Telemedicine can relieve barriers for access to obesity care

Telemedicine offers emerging opportunities to reduce barriers to obesity care faced by healthcare providers, patients and health plans, according to a paper published online in Obesity journal. In particular, the study's authors note that poor access to healthcare providers with training in obesity medicine and interdisciplinary treatment teams poses a significant barrier to effective care. The authors add that geographic barriers, particularly in rural areas, further reduce access to care.

"Healthcare providers and policymakers increasingly recognise the potential of telemedicine and remote healthcare," said Dr Scott Kahan, director of the National Center for Weight and Wellness, Washington DC, and instructor at the Johns Hopkins Bloomberg School of Public Health, Baltimore, MD, and lead author of the paper, ‘Telemedicine in Obesity Care’, published in Obesity. "Use of telemedicine for the management of chronic diseases, including obesity, is vital to support access to high-quality healthcare, especially for persons with limited mobility, those who are under- or uninsured and those living in geographical areas with limited healthcare options."


The authors noted that access may also be limited by a perceived shortage of time and the relatively low priority given to obesity treatment during primary care office visits.

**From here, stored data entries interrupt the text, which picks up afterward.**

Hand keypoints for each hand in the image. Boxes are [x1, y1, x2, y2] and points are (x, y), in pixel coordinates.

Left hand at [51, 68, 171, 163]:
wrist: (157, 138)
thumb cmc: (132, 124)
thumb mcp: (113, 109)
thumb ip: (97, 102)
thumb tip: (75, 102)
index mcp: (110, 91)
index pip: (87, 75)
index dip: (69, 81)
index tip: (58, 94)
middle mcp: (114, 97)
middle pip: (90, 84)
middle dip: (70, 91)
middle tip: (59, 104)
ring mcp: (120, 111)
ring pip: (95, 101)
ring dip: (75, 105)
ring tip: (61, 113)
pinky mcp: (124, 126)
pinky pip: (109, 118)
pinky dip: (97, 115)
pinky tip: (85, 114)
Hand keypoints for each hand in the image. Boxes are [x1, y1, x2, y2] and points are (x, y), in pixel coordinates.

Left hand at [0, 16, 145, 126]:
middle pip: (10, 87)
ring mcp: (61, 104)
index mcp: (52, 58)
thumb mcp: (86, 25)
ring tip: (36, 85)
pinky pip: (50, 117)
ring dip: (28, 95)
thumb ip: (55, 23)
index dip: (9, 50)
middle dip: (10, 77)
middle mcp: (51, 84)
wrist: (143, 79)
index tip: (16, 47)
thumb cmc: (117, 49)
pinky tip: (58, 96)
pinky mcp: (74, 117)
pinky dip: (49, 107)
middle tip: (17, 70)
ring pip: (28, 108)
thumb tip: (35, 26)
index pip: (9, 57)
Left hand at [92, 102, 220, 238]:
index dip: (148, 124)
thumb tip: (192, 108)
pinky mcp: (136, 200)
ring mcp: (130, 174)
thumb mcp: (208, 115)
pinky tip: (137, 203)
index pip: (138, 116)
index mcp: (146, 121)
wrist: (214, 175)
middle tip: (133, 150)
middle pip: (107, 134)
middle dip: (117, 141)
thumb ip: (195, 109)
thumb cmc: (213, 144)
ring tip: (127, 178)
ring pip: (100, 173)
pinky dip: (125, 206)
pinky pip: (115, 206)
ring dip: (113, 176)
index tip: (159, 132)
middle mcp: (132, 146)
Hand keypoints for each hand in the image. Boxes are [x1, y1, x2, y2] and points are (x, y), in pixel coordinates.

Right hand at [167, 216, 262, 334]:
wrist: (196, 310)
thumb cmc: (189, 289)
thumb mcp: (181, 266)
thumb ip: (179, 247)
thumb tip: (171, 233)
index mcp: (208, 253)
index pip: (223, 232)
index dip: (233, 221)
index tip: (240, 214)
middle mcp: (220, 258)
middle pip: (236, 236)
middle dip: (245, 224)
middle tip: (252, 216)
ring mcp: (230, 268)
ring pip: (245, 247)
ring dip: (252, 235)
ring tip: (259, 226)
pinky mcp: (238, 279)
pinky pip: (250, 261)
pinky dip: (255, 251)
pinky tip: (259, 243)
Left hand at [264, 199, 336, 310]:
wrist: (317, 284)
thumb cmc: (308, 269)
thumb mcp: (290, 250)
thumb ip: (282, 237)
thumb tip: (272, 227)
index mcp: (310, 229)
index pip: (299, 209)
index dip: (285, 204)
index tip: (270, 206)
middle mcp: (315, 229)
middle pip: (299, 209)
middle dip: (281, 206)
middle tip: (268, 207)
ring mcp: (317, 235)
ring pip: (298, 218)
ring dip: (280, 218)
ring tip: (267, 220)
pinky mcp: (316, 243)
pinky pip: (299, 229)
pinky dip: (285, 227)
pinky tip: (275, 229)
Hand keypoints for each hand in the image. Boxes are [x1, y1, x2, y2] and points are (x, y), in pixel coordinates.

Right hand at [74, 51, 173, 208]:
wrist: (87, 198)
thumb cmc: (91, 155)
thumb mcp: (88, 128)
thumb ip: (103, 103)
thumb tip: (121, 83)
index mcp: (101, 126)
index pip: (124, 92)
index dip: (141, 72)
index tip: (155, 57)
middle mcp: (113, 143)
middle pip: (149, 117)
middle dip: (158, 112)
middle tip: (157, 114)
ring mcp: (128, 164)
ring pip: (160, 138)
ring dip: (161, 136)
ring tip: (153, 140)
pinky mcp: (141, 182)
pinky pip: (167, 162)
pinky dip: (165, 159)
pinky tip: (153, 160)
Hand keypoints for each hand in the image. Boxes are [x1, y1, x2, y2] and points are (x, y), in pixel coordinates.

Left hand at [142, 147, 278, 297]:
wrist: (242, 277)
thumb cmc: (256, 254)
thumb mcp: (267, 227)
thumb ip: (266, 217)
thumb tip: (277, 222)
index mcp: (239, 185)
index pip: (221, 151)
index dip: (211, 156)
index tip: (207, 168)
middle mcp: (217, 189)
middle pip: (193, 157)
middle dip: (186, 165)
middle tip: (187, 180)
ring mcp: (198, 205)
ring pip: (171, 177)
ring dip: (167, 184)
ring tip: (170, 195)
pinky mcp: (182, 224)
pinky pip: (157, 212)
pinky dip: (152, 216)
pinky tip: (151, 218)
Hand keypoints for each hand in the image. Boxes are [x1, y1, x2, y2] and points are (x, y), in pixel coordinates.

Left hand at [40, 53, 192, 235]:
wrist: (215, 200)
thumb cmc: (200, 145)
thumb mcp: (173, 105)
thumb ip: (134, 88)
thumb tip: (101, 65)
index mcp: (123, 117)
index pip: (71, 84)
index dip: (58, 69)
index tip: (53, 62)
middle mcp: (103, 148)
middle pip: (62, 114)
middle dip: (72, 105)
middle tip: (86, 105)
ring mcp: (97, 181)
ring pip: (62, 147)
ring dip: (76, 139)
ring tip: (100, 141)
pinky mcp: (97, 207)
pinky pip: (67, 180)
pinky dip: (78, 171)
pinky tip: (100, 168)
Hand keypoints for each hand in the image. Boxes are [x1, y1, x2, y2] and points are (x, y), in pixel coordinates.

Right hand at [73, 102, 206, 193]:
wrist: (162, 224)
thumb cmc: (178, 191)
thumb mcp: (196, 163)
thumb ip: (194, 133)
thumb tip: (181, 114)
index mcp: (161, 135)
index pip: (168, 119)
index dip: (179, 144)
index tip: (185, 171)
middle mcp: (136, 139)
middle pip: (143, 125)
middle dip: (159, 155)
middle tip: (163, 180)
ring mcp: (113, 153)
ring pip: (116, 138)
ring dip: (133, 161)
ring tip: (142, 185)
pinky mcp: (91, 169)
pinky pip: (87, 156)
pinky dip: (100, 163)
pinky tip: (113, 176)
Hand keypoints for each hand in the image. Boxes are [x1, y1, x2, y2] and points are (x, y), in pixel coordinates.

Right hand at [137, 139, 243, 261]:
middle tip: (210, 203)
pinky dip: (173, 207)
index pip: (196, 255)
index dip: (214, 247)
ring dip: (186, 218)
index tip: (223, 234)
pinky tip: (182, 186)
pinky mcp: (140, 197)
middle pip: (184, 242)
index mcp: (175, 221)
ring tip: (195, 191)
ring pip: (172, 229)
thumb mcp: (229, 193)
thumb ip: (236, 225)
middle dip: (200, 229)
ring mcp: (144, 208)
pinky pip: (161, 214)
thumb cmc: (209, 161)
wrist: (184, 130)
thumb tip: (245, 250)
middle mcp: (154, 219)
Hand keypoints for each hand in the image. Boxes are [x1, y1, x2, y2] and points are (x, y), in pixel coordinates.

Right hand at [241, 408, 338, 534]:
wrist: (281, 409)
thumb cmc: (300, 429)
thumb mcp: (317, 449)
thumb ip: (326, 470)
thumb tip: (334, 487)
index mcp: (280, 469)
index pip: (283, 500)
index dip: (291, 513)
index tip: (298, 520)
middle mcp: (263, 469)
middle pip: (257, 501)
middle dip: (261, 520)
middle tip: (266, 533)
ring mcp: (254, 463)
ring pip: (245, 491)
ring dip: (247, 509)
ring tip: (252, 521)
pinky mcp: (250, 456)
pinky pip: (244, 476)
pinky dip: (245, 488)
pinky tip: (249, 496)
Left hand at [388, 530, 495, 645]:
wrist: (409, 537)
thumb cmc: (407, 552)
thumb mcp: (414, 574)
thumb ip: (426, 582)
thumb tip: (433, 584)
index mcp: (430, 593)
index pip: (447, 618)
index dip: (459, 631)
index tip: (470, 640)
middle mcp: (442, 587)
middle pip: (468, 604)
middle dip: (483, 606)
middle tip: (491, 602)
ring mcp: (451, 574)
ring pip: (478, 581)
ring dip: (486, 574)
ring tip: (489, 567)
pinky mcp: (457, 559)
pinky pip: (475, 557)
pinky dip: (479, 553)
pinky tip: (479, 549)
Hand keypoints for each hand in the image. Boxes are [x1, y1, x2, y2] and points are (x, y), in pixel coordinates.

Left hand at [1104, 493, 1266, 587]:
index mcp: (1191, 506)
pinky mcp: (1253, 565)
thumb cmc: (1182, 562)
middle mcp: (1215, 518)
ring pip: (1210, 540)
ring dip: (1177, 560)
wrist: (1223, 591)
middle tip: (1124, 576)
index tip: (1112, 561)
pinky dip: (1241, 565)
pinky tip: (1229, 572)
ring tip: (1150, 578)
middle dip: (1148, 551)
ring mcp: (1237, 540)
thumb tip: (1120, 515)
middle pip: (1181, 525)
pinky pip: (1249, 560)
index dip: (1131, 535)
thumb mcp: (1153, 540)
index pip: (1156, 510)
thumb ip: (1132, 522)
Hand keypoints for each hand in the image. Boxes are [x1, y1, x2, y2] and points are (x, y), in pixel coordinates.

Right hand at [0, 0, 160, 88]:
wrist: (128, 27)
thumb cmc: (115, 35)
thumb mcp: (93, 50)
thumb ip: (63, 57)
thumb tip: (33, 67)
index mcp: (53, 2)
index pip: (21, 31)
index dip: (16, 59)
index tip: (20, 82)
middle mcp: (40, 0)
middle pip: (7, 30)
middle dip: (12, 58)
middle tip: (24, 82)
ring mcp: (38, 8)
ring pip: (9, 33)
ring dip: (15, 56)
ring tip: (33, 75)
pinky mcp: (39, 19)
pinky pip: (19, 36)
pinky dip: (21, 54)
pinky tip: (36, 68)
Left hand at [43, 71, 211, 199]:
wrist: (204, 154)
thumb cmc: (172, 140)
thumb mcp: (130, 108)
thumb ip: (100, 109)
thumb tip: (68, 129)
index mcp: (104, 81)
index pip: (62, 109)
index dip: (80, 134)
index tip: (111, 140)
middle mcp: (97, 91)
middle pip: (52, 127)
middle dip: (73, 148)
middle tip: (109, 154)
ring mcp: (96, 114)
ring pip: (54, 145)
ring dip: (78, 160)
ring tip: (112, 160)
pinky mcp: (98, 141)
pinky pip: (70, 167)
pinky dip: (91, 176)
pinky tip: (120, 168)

It has been estimated that by 2030 nearly 80% of adults in the US will have pre-obesity or obesity. Despite the continued increase in obesity prevalence and the challenges for many patients to lose and maintain weight, use of guideline-supported treatments, such as pharmacotherapy, intensive behavioural therapy and bariatric surgery, remains underutilised, according to the study's authors.

Notable barriers to use of these treatments and to effective long-term weight management include limited access to specialized care, high cost, limited availability of trained obesity medicine and weight management specialists and limited insurance coverage.


In a 2016 report by the US Department of Health and Human Services, it was estimated that 61% of healthcare institutions in the US were using some version of telemedicine. The COVID-19 pandemic has driven the rapid expansion of telemedicine as most patients have been unable, unwilling or dissuaded from in-person care. According to the Centers for Disease Control and Prevention, there was a 154% increase in telehealth visits during the first year of the COVID-19 pandemic.


The authors argue there are multiple opportunities for telemedicine to address key barriers for improving obesity treatment. Primary care providers can make referrals to specialists beyond their geographic locations to improve access to care. A randomised clinical trial consisting of males and females that were socioeconomically disadvantaged with obesity and elevated risk for cardiovascular disease demonstrated greater weight loss with a digital app and clinician counselling.


Virtual interactions between patients and healthcare providers may be less expensive and more cost effective than in-person visits. In one study by Spring et al., researchers evaluated individual components of behavioural obesity treatments, including those delivered remotely, to assess their cost-effectiveness in contributing to weight loss over a period of six months.


The combination of treatment packages - including a smartphone application, personalized goals, online lessons, 12 coaching calls, a support buddy and progress reports sent to a primary care provider - led to nearly 60% of participants losing at least 5% of baseline body weight, a magnitude of weight loss that leads to improvements in diabetes, cardiovascular risk and health-related quality of life.


By decreasing the time and resource commitments needed for frequent counselling appointments, telemedicine may also help improve long-term adherence. In one study, patients who participated in a weight-loss intervention visit via videoconference, compared with those who attended in person, showed a 96% retention rate for those who participated virtually, compared to 70% for the in-person group.


Challenges for use of telemedicine include the need for training of healthcare providers to implement remote healthcare and the licensing of secure videoconferencing software compliant with the Health Insurance Portability and Accountability Act. Other limitations may include patient access to reliable internet connection and concerns regarding insurance reimbursement.

Kahan and co-authors explain that future research should focus on patient engagement, retention and evaluation of patient phenotypes that may contribute to improved long-term outcomes in virtual-only programs. Optimal patient profiles (e.g., extent of obesity comorbidities) should be considered for prescribing pharmacotherapy via telemedicine.


Co-authors of the study include Michelle Look, San Diego Sports Medicine and Family Health Center, University of California–San Diego and Angela Fitch, Massachusetts General Hospital Weight Center and Harvard Medical School, Boston, MA.